I have a flink cluster( 1 master, 3 workers) runni...
# troubleshooting
z
I have a flink cluster( 1 master, 3 workers) running on my laptop. Job submission works. Tried the same cluster on a remote VM ( internal dev cloud). The cluster works on that VM too. Next, I tried to deploy this cluster on separate VMs 1 Master VM running the Job Manager 3 Worker VMs running the Task Managers Cluster comes up fine. I can see the java processes running on each VM. However, Job submission fails with CompletionException, ConnectionException: Connection Refused Checking with netstat and lsof, the job manager ports on the Master VM is running ONLY on tcp6 proto. NOT tcp (4). So even a simple ncat ping with the ipv4 address from one of the workers to the Master does not get through.

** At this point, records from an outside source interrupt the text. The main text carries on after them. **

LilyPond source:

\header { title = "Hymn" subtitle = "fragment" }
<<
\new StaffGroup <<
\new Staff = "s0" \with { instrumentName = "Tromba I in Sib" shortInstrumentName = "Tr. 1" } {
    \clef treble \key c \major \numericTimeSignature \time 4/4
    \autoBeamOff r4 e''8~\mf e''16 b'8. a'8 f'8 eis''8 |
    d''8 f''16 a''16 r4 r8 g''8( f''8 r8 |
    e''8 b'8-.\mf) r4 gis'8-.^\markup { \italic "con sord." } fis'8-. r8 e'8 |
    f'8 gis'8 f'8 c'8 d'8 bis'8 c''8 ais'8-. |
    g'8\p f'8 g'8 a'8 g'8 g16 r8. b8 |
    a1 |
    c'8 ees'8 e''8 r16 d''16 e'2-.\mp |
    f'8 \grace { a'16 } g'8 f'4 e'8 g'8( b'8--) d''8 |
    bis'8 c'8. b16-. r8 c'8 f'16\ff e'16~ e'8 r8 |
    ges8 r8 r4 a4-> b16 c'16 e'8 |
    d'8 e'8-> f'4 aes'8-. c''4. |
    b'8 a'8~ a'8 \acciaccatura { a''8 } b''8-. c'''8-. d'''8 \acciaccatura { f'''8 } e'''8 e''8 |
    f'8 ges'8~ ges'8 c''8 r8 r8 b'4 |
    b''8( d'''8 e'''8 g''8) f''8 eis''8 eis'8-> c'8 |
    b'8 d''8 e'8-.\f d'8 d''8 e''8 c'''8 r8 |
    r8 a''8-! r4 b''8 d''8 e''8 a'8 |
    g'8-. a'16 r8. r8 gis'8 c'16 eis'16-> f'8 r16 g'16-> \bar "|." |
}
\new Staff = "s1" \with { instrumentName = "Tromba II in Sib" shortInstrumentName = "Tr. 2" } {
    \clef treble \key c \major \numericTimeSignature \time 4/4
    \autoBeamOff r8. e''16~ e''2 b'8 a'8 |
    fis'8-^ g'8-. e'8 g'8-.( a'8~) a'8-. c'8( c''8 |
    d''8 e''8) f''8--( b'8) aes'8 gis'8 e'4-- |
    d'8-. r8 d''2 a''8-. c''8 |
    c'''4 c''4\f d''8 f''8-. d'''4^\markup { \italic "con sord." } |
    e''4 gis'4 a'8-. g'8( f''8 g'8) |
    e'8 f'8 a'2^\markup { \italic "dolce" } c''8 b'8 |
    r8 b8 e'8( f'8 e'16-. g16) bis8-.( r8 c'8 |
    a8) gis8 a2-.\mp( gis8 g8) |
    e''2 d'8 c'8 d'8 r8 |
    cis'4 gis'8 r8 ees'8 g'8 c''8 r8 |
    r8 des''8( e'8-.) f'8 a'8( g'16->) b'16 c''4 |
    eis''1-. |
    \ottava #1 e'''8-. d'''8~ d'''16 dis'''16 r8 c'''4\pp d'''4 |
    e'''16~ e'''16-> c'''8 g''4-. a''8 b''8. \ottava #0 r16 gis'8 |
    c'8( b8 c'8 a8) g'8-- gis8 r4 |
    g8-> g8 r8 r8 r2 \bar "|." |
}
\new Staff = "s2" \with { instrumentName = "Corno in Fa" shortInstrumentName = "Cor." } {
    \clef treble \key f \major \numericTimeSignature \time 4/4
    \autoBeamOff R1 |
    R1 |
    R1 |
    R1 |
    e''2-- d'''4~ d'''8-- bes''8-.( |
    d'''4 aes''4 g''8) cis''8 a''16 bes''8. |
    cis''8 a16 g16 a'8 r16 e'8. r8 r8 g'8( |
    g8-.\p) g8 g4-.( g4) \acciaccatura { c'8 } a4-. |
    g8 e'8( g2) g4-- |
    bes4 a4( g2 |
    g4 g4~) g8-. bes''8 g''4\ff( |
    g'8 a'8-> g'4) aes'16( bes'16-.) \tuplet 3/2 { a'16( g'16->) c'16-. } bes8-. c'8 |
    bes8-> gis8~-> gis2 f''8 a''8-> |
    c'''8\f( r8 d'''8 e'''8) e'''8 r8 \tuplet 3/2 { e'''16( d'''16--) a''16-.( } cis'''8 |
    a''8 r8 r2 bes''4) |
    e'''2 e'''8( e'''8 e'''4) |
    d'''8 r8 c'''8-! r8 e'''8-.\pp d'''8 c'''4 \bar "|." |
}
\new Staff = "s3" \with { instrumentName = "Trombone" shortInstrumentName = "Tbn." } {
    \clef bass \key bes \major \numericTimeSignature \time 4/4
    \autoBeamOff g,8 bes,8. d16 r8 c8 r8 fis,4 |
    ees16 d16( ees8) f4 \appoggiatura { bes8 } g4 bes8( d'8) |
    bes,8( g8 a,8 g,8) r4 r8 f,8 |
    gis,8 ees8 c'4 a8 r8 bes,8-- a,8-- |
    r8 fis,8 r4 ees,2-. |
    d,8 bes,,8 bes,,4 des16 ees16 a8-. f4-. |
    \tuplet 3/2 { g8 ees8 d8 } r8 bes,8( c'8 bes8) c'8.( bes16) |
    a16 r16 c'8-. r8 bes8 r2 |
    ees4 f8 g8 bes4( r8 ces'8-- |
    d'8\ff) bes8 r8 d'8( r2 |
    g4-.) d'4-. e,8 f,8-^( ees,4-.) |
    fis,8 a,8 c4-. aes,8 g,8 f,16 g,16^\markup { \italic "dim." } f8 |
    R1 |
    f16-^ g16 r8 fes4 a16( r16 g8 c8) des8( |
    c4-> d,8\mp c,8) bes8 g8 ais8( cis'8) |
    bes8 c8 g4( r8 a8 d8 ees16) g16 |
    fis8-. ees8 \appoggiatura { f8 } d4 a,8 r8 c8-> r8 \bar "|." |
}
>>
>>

Neither does an ncat ping from Master to itself on that port get through. If I run ncat on those same ports( no flink) then port pings from the workers get through. So clearly there is no reachability to Flink running for some reason with ipv6 proto only. 1. Is there a configuration option to fix this? So the jobmanagers and task managers run both ipv6 and ipv4 protos for their ports? 2. Is there documentation on how taskmanager host, bind-host and port configurations should be done in a multi- VM cluster?